### EXTRACT
· · ·

Keywords: Alcohol; Bone Morphogenetic protein; Fetal alcohol spectrum disorders; Genetics; Palate; Zebrafish.

Figure 1.. Multiple members of the Bmp pathway exhibit ethanol-induced palate defects.

(A-I) Flat-mount images of neurocranium of 5 dpf larva. Cartilage is blue and bone is red (anterior to the left, scale bar: 100 μm, ep = ethmoid plate, tr = trabeculae and pc = polar cartilage, large images were captured at 10x, inset is 20x image of the left trabecula). (J) total percentage of palate phenotype in ethanol-treated Bmp mutants and controls. (A-C) heterozygous bmp2b or homozygous bmp4 or bmpr1bb mutant larva develop normal neurocranium. Insets show normal stacking of cells in the trabecula. (D-I) Exposure of 1% ethanol results in a range of defects to palate, from misshapen trabecula (D-F) to breaks in the trabeculae at the polar cartilages (G-I). Percent of phenotypes were quantified and compared for untreated and ethanol-treated larvae for each Bmp component using Fisher’s Exact Test (**** = p <0.0001) (J). “n” for each Bmp component listed in Table 1.

Figure 2.. Upregulation of GATA3 does not rescue ethanol-induced palate defects in bmp4 mutant larvae.

Comparison of palate defects in non-heat shocked control and ethanol-treated bmp4 mutant larvae to heat shocked control and ethanol-treated bmp4 mutant larvae. Ethanol exposure results in over 20% of palate defects in bmp4 mutant larvae. Heat shock induced, upregulation of GATA3 does not rescue ethanol induced palate defects in bmp4 mutant larvae. Percent of phenotypes were quantified and compared for untreated and ethanol-treated larvae for each Bmp component using (two-way ANOVA, F = 57.77, p < 0.0001; pairwise comparisons **** = p < 0.0001, ** = p < 0.005). “n” for each treatment group listed in Table 4.

Figure 3.. Expression of gata3 is unaltered in ethanol-treated bmp4 mutant embryos.

(A-D) Whole-mount, confocal images of bmp4 embryos fluorescently labeling gata3 gene expression at 36 hpf (lateral views, anterior to the left, scale bar: 100 μm). Arrows show normal expression of gata3 in the maxillary domain of the NCC in untreated and ethanol-treated wild type and bmp4 mutant embryos as well as ethanol-treated wild type embryos (n = 10 embryos per group).

Figure 4.. Timing and penetrance of ethanol sensitivity in bmp4 mutant larvae shows that palate defects occur when exposure is from 10–18 hpf.

(A) Comparison of palate defects in bmp4 mutant larvae when ethanol exposure is initiated at 10 hpf, 14 hpf, 18 hpf, 22 hpf or 24 hpf. Ethanol exposure results in approximately 10% of palate defects in bmp4 mutant larvae when ethanol exposure is initiated at 10 or 14 hpf. Ethanol exposures initiated at 18 hpf or after does not result in palate defects. n” for each treatment group listed in Table 5. (B) Comparison of palate defects in bmp4 mutant larvae with increasing ethanol exposure doses initiated at 24 hpf. Increasing ethanol concentrations, from 1% to 1.3%, initiated at 24 hpf do not result in palate defects. “n” for each treatment group listed in Table 6.

Figure 5.. Dorsomorphin-treated larvae show palate defects but normal gata3 expression when treated between 10 and 18 hpf.

· · ·

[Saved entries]
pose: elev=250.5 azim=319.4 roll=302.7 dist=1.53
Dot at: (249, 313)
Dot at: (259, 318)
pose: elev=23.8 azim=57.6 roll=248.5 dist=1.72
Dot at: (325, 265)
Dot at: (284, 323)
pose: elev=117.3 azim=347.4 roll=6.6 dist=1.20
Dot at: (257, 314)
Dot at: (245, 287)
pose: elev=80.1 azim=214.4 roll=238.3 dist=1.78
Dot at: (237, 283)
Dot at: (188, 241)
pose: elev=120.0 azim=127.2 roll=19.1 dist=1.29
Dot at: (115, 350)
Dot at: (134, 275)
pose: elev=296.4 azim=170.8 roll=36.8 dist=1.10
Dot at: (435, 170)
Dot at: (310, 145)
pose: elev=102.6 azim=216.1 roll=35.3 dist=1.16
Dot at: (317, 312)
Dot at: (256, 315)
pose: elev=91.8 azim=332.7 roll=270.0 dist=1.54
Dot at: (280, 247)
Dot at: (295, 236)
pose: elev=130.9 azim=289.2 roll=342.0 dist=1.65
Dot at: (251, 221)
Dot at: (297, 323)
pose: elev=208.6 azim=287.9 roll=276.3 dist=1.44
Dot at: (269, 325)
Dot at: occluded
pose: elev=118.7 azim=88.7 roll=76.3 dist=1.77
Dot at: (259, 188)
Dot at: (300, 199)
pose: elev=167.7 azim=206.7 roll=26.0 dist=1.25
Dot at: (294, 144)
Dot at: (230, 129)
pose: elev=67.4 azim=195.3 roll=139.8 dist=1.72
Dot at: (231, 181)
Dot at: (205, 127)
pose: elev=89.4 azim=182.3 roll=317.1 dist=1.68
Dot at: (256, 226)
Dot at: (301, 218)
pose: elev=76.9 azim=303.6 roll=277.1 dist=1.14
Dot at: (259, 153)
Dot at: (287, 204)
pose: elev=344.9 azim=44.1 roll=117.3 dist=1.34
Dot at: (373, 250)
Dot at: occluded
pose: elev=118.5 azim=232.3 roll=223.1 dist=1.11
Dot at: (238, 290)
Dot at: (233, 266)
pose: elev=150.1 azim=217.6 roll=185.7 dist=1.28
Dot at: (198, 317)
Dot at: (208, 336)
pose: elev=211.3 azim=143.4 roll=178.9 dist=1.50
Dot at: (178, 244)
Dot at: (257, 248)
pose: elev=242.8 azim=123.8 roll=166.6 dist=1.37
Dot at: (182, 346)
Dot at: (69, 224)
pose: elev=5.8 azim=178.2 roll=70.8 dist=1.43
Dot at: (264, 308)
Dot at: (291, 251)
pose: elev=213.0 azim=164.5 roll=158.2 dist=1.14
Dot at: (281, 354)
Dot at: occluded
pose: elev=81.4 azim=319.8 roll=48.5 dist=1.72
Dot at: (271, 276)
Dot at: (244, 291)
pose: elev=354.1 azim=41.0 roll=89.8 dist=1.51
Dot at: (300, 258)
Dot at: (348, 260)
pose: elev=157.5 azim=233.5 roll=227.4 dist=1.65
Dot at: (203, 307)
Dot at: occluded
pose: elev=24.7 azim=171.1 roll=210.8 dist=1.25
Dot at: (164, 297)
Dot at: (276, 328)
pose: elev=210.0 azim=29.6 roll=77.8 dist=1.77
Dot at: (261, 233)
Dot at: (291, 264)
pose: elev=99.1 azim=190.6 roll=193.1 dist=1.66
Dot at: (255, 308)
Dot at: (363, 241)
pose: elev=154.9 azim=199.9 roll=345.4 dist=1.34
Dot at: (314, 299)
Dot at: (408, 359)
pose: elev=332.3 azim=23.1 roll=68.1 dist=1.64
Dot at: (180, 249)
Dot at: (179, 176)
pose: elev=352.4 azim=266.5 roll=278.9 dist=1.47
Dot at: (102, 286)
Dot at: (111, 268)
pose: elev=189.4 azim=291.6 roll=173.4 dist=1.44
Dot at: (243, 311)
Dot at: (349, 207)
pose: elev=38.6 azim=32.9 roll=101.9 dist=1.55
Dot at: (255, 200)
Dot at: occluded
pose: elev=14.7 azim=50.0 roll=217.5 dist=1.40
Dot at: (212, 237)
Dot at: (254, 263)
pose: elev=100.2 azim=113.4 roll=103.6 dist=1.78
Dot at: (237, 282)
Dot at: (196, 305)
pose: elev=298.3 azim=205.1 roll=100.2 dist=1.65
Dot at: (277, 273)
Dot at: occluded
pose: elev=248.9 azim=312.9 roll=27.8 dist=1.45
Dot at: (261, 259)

· · ·

### TASK BRIEF
In the figure captions, what range of ethanol concentrations initiated at 24 hpf fails to cause palate defects in bmp4 mutant larvae?

### ANSWER TO THE PROBLEM
1% to 1.3%